Whenever a line below includes the string "value", show it.

━━━━━━━━━━━━━━━━

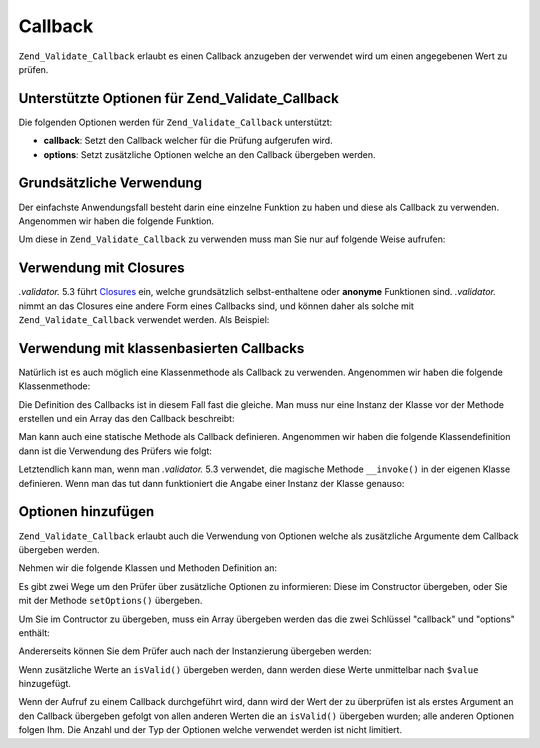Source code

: .. EN-Revision: none
.. _zend.validate.set.callback:

Callback
========

``Zend_Validate_Callback`` erlaubt es einen Callback anzugeben der verwendet wird um einen angegebenen Wert zu
prüfen.

.. _zend.validate.set.callback.options:

Unterstützte Optionen für Zend_Validate_Callback
------------------------------------------------

Die folgenden Optionen werden für ``Zend_Validate_Callback`` unterstützt:

- **callback**: Setzt den Callback welcher für die Prüfung aufgerufen wird.

- **options**: Setzt zusätzliche Optionen welche an den Callback übergeben werden.

.. _zend.validate.set.callback.basic:

Grundsätzliche Verwendung
-------------------------

Der einfachste Anwendungsfall besteht darin eine einzelne Funktion zu haben und diese als Callback zu verwenden.
Angenommen wir haben die folgende Funktion.

.. code-block:: .validator.
   :linenos:

   function myMethod($value)
   {
       // einige Prüfungen
       return true;
   }

Um diese in ``Zend_Validate_Callback`` zu verwenden muss man Sie nur auf folgende Weise aufrufen:

.. code-block:: .validator.
   :linenos:

   $valid = new Zend_Validate_Callback('myMethod');
   if ($valid->isValid($input)) {
       // Input scheint gültig zu sein
   } else {
       // Input ist ungültig
   }

.. _zend.validate.set.callback.closure:

Verwendung mit Closures
-----------------------

*.validator.* 5.3 führt `Closures`_ ein, welche grundsätzlich selbst-enthaltene oder **anonyme** Funktionen sind. *.validator.*
nimmt an das Closures eine andere Form eines Callbacks sind, und können daher als solche mit
``Zend_Validate_Callback`` verwendet werden. Als Beispiel:

.. code-block:: .validator.
   :linenos:

   $valid = new Zend_Validate_Callback(function($value){
       // einige Prüfungen
       return true;
   });

   if ($valid->isValid($input)) {
       // Input scheint gültig zu sein
   } else {
       // Input ist ungültig
   }

.. _zend.validate.set.callback.class:

Verwendung mit klassenbasierten Callbacks
-----------------------------------------

Natürlich ist es auch möglich eine Klassenmethode als Callback zu verwenden. Angenommen wir haben die folgende
Klassenmethode:

.. code-block:: .validator.
   :linenos:

   class MyClass
   {
       public function myMethod($value)
       {
           // einige Prüfungen
           return true;
       }
   }

Die Definition des Callbacks ist in diesem Fall fast die gleiche. Man muss nur eine Instanz der Klasse vor der
Methode erstellen und ein Array das den Callback beschreibt:

.. code-block:: .validator.
   :linenos:

   $object = new MyClass;
   $valid = new Zend_Validate_Callback(array($object, 'myMethod'));
   if ($valid->isValid($input)) {
       // Input scheint gültig zu sein
   } else {
       // Input ist ungültig
   }

Man kann auch eine statische Methode als Callback definieren. Angenommen wir haben die folgende Klassendefinition
dann ist die Verwendung des Prüfers wie folgt:

.. code-block:: .validator.
   :linenos:

   class MyClass
   {
       public static function test($value)
       {
           // Einige Prüfungen
           return true;
       }
   }

   $valid = new Zend_Validate_Callback(array('MyClass', 'test'));
   if ($valid->isValid($input)) {
       // Input scheint gültig zu sein
   } else {
       // Input ist ungültig
   }

Letztendlich kann man, wenn man *.validator.* 5.3 verwendet, die magische Methode ``__invoke()`` in der eigenen Klasse
definieren. Wenn man das tut dann funktioniert die Angabe einer Instanz der Klasse genauso:

.. code-block:: .validator.
   :linenos:

   class MyClass
   {
       public function __invoke($value)
       {
           // some validation
           return true;
       }
   }

   $object = new MyClass();
   $valid = new Zend_Validate_Callback($object);
   if ($valid->isValid($input)) {
       // Input scheint gültig zu sein
   } else {
       // Input ist ungültig
   }

.. _zend.validate.set.callback.options2:

Optionen hinzufügen
-------------------

``Zend_Validate_Callback`` erlaubt auch die Verwendung von Optionen welche als zusätzliche Argumente dem Callback
übergeben werden.

Nehmen wir die folgende Klassen und Methoden Definition an:

.. code-block:: .validator.
   :linenos:

   class MyClass
   {
       function myMethod($value, $option)
       {
           // einige Prüfungen
           return true;
       }
   }

Es gibt zwei Wege um den Prüfer über zusätzliche Optionen zu informieren: Diese im Constructor übergeben, oder
Sie mit der Methode ``setOptions()`` übergeben.

Um Sie im Contructor zu übergeben, muss ein Array übergeben werden das die zwei Schlüssel "callback" und
"options" enthält:

.. code-block:: .validator.
   :linenos:

   $valid = new Zend_Validate_Callback(array(
       'callback' => array('MyClass', 'myMethod'),
       'options'  => $option,
   ));

   if ($valid->isValid($input)) {
       // Input scheint gültig zu sein
   } else {
       // Input ist ungültig
   }

Andererseits können Sie dem Prüfer auch nach der Instanzierung übergeben werden:

.. code-block:: .validator.
   :linenos:

   $valid = new Zend_Validate_Callback(array('MyClass', 'myMethod'));
   $valid->setOptions($option);

   if ($valid->isValid($input)) {
       // Input scheint gültig zu sein
   } else {
       // Input ist ungültig
   }

Wenn zusätzliche Werte an ``isValid()`` übergeben werden, dann werden diese Werte unmittelbar nach ``$value``
hinzugefügt.

.. code-block:: .validator.
   :linenos:

   $valid = new Zend_Validate_Callback(array('MyClass', 'myMethod'));
   $valid->setOptions($option);

   if ($valid->isValid($input, $additional)) {
       // Input scheint gültig zu sein
   } else {
       // Input ist ungültig
   }

Wenn der Aufruf zu einem Callback durchgeführt wird, dann wird der Wert der zu überprüfen ist als erstes
Argument an den Callback übergeben gefolgt von allen anderen Werten die an ``isValid()`` übergeben wurden; alle
anderen Optionen folgen Ihm. Die Anzahl und der Typ der Optionen welche verwendet werden ist nicht limitiert.



.. _`Closures`: http://.validator..net/functions.anonymous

━━━━━━━━━━━━━━━━

**EXERCISE ANSWER:**
   function myMethod($value)
   $valid = new Zend_Validate_Callback(function($value){
       public function myMethod($value)
       public static function test($value)
       public function __invoke($value)
       function myMethod($value, $option)
Wenn zusätzliche Werte an ``isValid()`` übergeben werden, dann werden diese Werte unmittelbar nach ``$value``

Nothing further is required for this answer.